> _Action item_: What lines in this listing contain the string "Remote"? Report each one by copying it.

*** Source material ***

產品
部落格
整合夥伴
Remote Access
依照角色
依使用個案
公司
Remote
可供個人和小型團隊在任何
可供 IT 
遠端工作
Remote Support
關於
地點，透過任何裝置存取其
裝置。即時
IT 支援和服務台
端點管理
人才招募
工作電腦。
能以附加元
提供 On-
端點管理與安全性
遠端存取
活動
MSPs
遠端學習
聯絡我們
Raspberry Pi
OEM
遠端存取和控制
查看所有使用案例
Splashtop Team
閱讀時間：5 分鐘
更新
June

*** End of Source material ***
*** Source material ***

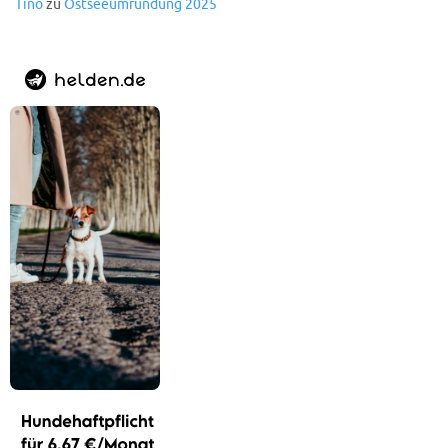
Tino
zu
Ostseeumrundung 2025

*** End of Source material ***

> _Answer for this exercise_:
Remote Access
Remote
Remote Support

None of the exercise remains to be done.